8. The AIC Trust Fund family is a group of open-end mutual fund trusts managed by AIC which are qualified for distribution in the Participating Jurisdictions under a simplified prospectus dated April 21, 2008, as amended. Pursuant to the Legislation or the regulations made thereunder, the lapse date of the AIC Trust Fund's simplified prospectus for the distribution of securities of the AIC Trust Funds is April 21, 2009.
9. If the Exemption Sought is not granted, a pro forma prospectus and a final prospectus for the Funds must be filed prior to February 1, 2009 and March 13, 2009 respectively in accordance with the existing time limits for the renewal of the Prospectus notwithstanding that the Re-Branded Funds will become part of the AIC Trust Fund family and be included in the AIC Trust Funds' renewal simplified prospectus and the other Funds would have merged as described herein. The financial costs and time involved in preparing, filing and printing a revised prospectus for the Funds which have not merged or been terminated would be unduly costly in light of the brief period of time during which such a prospectus would be relied upon.

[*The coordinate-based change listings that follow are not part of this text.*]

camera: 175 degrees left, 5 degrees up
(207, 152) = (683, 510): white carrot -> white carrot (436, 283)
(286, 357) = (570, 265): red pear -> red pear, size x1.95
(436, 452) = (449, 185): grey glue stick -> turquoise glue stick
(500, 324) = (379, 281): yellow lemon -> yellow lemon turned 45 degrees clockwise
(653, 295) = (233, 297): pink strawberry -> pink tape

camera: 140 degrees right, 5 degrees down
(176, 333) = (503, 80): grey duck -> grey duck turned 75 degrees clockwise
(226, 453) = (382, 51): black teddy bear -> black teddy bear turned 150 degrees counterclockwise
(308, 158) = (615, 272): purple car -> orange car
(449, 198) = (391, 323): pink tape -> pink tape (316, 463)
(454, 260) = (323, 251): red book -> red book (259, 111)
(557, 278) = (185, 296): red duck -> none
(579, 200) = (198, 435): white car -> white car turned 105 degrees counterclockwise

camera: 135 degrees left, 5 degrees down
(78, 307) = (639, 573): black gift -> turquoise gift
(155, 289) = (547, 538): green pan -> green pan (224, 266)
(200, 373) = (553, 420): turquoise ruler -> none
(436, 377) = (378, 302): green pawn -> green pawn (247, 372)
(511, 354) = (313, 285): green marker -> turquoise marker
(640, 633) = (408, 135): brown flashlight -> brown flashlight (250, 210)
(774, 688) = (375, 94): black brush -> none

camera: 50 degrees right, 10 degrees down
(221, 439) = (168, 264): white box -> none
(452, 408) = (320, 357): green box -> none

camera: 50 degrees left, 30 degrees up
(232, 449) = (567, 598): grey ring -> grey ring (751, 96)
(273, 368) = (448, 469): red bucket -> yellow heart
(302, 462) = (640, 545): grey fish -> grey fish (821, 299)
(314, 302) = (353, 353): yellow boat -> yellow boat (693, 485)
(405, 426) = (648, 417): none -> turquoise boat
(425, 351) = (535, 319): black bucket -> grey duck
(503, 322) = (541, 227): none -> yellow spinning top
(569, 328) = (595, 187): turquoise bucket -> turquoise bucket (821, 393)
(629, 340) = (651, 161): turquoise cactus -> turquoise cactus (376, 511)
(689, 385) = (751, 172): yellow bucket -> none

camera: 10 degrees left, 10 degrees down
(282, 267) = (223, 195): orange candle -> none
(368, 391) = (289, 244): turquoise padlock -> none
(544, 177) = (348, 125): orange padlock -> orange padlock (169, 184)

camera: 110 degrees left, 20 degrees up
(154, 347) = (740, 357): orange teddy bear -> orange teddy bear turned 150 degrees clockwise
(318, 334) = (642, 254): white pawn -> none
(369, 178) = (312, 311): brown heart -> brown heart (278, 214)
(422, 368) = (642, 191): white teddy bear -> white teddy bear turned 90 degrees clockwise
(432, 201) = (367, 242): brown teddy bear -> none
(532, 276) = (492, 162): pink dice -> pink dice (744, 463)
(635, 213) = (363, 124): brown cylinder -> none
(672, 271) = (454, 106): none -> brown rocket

10. Since March 3, 2008, the date of the Prospectus, no material change has occurred that has not been disclosed by way of an amendment to the Prospectus. Accordingly, as amended, the Prospectus will present up to date information regarding the Funds. The extension requested will not affect the currency or accuracy of the information contained in the Prospectus, as amended, and as may be further amended in accordance with NI 81-106, and, accordingly, will not be prejudicial to the public interest.
The Decision Maker is satisfied that the decision meets the test set out in the Legislation for the Decision Maker to make the decision.
The decision of the Decision Maker under the Legislation is that the Exemptive Relief Sought is granted.